## What you need to do
• A. In the R documentation on mapping entries to categories, what is a key?
• B. Summarize the R documentation on mapping entries to categories in two sentences.
• C. Carry the R documentation on mapping entries to categories forward from the point where it stops.

R/map.R

Defines functions categorize

Documented in categorize

#' Mapping multiple entries to categories
#' 
#' This basic function replaces groups of values in a vector with single values with the help of a key object.
#' 
#' Online datasets usually contain overly detailed information, as enterers intend to conserve as much data in the entry process, as possible. However, in analyses some values are treated to represent the same, less-detailed information, which is then used in further procedures. The \code{map} function allows users to do this type of multiple replacement using a specific object called a \code{'key'}. 
#'
#' A \code{key} is an informal class and is essentially a \code{list} of \code{vectors}. In the case of \code{character} vectors as \code{x}, each vector element in the \code{list} corresponds to a set of entries in \code{x}. These will be replaced by the name of the \code{vector} in the \code{list}, to indicate their assumed identity.

## Material provided

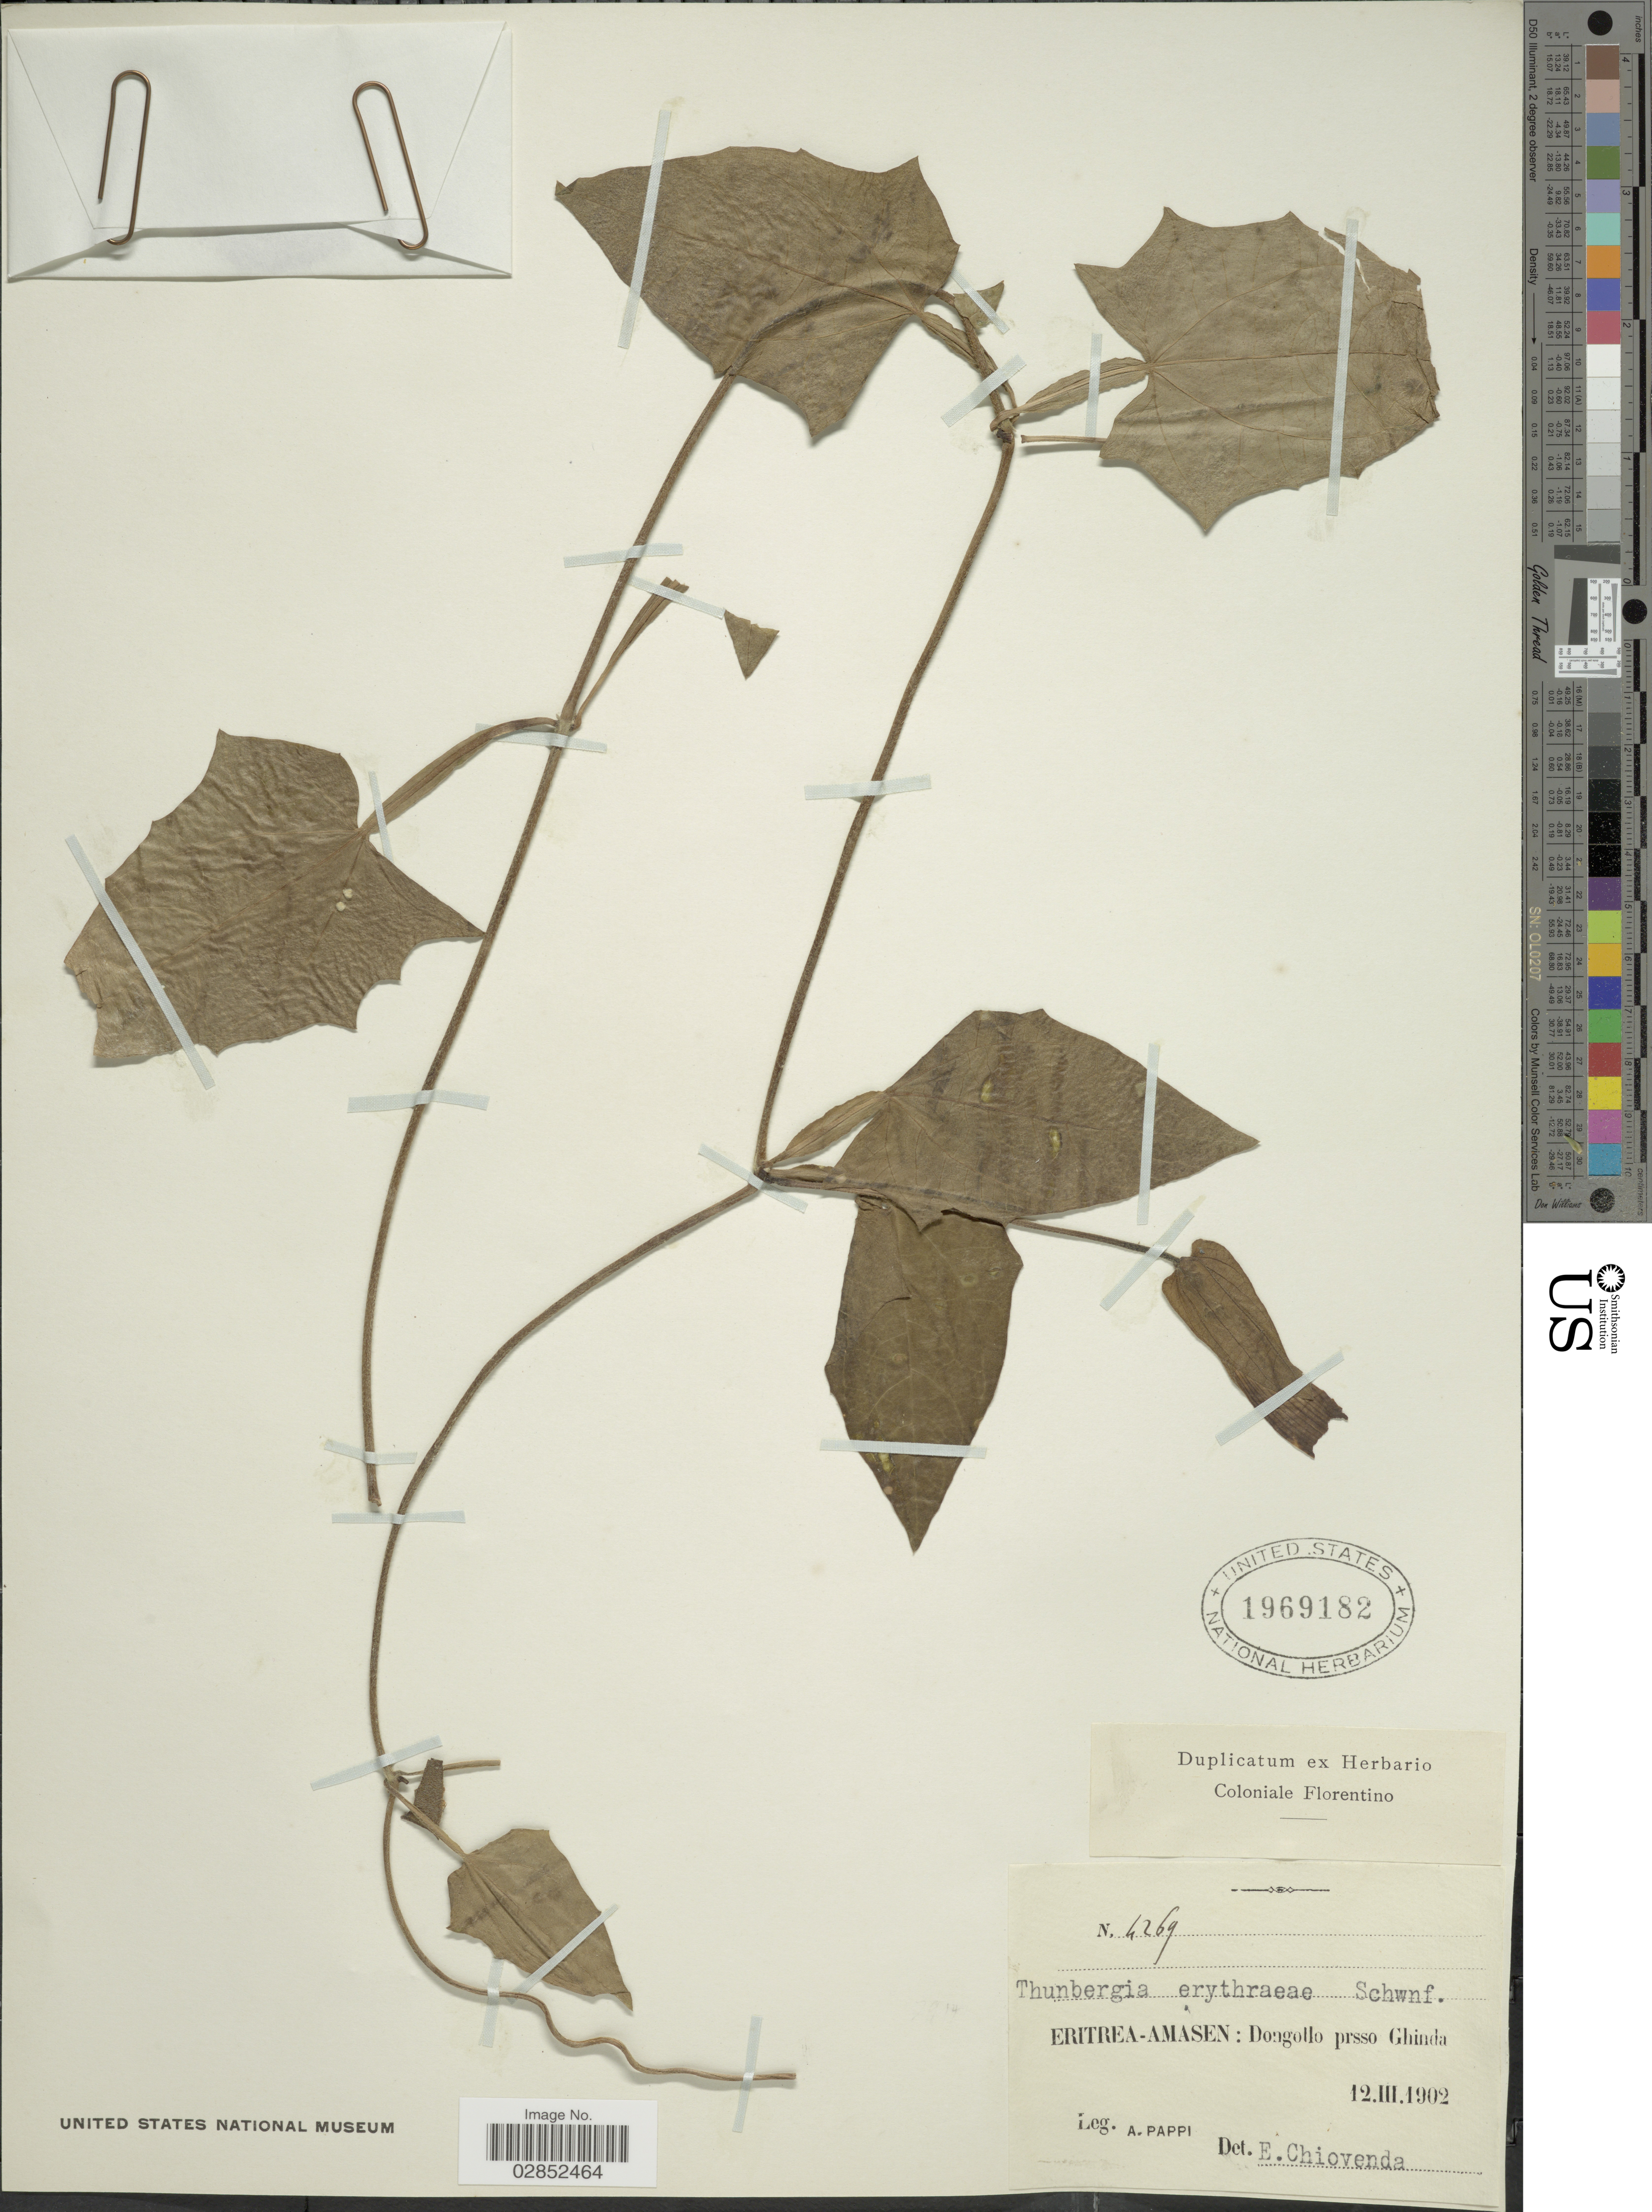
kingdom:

## Answers per task
• A. An informal class that is essentially a list of vectors.

• B. The function replaces groups of values in a vector with single values by means of a key object, so that overly detailed entries from online datasets can be treated as the same, less-detailed information in analyses. A key is an informal class that is essentially a list of vectors, and for character vectors the entries matching each vector in the list are replaced by that vector's name.

• C.
#'
#' In the case of \code{numeric} \code{x} vectors, if the \code{list} elements of the \code{key}
#' are \code{numeric} vectors with 2 values, then this vector will be treated as an interval. The same value will be assigned to the entries that are in this interval (Example 2). If \code{x} contains values that form the boundary of an interval, than either only the one of the two boundary values can be considered to be in the interval (see the \code{incbound} argument to set which of the two).
#' The elements of \code{key} are looped through in sequence. If values of \code{x} occur in multiple elements of \code{key}, than the last one will be used (Example 3).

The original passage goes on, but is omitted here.